"We'll meet Charles soon, then." Hermeland spoke mildly, the old anarchist, as if he wasn't lusting after a little king's blood.
She nodded, not hiding her pained expression, and waved him off toward one of the more reliable captains. Then she extended a hand to Marcel, yanking him to his feet.
"I'll see your gifts from home now."
He didn't argue, but reached for the bundle and unwrapped it carefully. Perhaps he might just slide out the sword-
Reaching past him, Joan grabbed the wrappings and yanked them upward. Then she gasped.
White boucassin fringed with silk unfolded in her mud-smeared hand-a pennant. It showed a field strewn with lilies, and two angels on either side of the world. The words Jhesus Maria blazed across it.
"My standard…"
She pulled it to her face in a doubled fistful, and Marcel thought she would smell it. But she kissed it instead, tears streaming down her lined face as they so often did.
"I haven't seen it since my capture at Compiиgne." She stretched it out for a look.
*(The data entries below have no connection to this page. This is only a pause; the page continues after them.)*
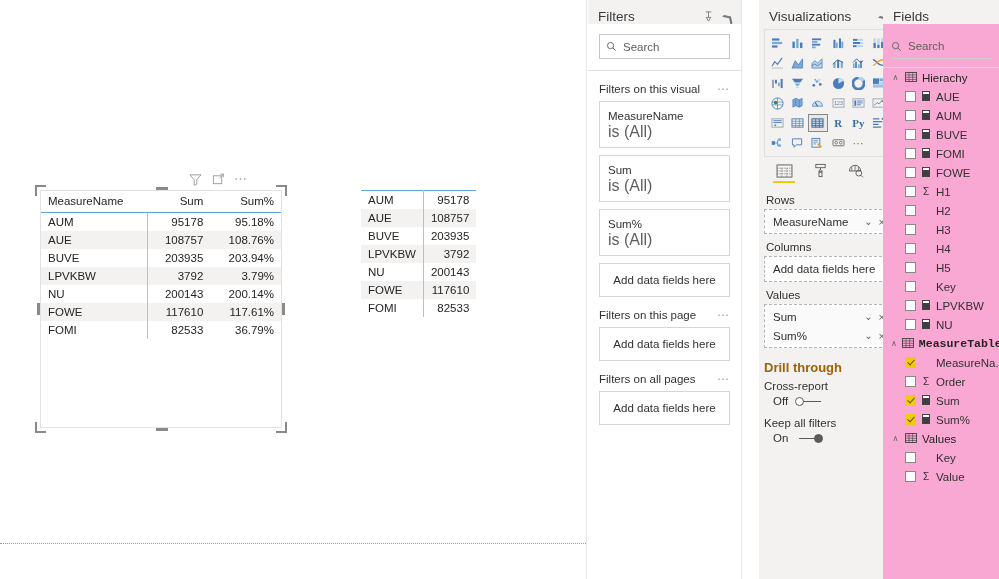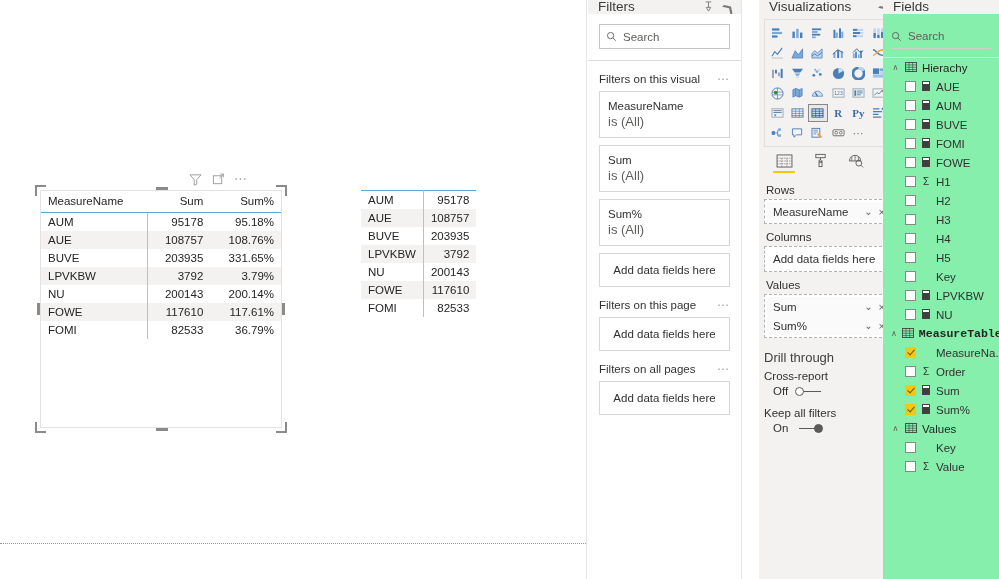--- a/index.html
+++ b/index.html
@@ -146,7 +146,7 @@
   }
   .pane-header {
     position: relative;
-    height: 14px;
+    height: 24px;
     display: flex;
     align-items: flex-end;
     padding: 0 8px 0 10px;

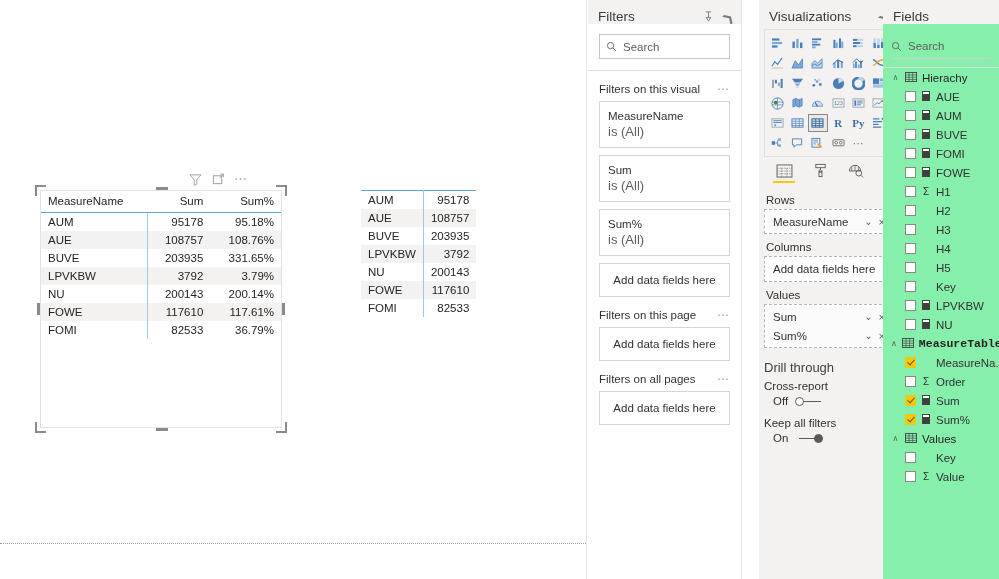--- a/index.html
+++ b/index.html
@@ -420,7 +420,7 @@
   .fields-pane {
     left: 883px;
     width: 116px;
-    background: #86efac;
+    background: #f9a8d4;
   }
   .fields-body { padding: 0 8px; }
   .fields-search {

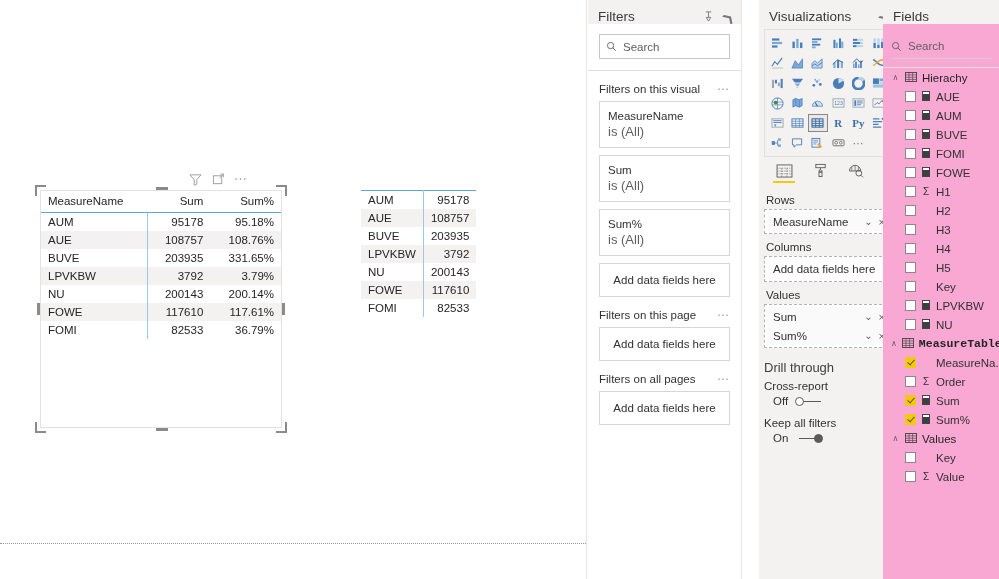--- a/index.html
+++ b/index.html
@@ -229,7 +229,7 @@
     line-height: 15px;
   }
   .filter-card .fval {
-    font-size: 13px;
+    font-size: 16px;
     color: #605e5c;
     line-height: 15px;
   }

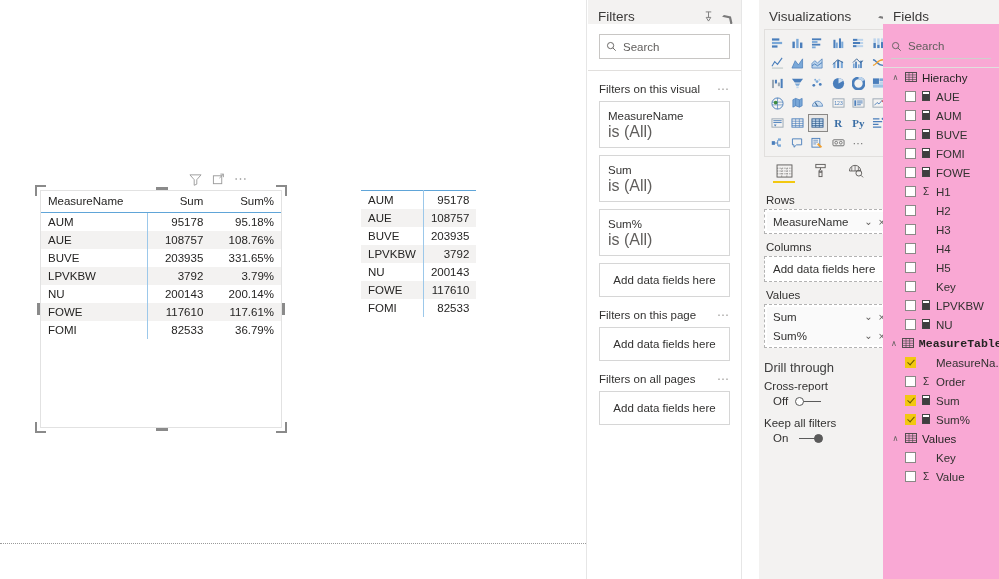--- a/index.html
+++ b/index.html
@@ -562,7 +562,7 @@
               <tr class="">
                 <td>BUVE</td>
                 <td class="num sepcol">203935</td>
-                <td class="num">331.65%</td>
+                <td class="num">203.94%</td>
               </tr>
               <tr class="alt">
                 <td>LPVKBW</td>

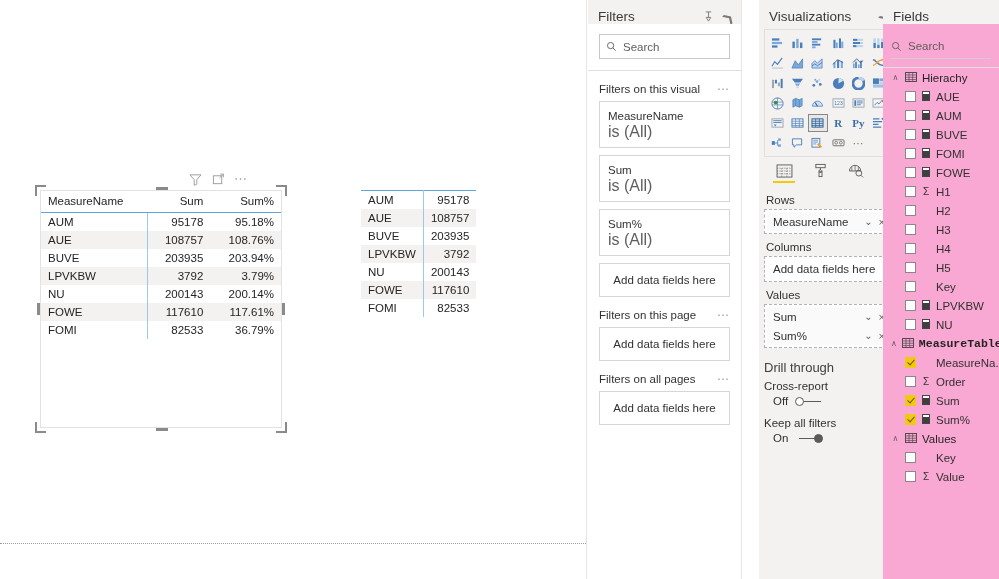--- a/index.html
+++ b/index.html
@@ -356,8 +356,8 @@
 
   .drill-title {
     font-size: 13px;
-    color: #404040;
-    font-weight: normal;
+    color: #a16207;
+    font-weight: bold;
     margin: 12px 0 5px 5px;
   }
   .drill-sub {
It was perfect: faded, soiled and then washed, its fabric worn.
Marcel waited, face a blank.
Then Joan's face stilled and her tears dried up. He felt a pain like gas in his belly as her head turned, piercing him with the look an owl might use to freeze a field mouse. "Where did you get this?"
Pretend ignorance and blame Papa? No, those eyes dragged forth the truth even from him. "Hamish Powers lives yet. He remembers the original well."
"You made a copy," she said, dropping the banner like the corpse of a dog. She rubbed at her mouth, dirtying her lips, and then she dumped the satchel from Orleans with one violent heave. The sword dropped out. It was a replica of the holy blade she had broken over a whore's back all those years before. "Marcel, what are you up to?"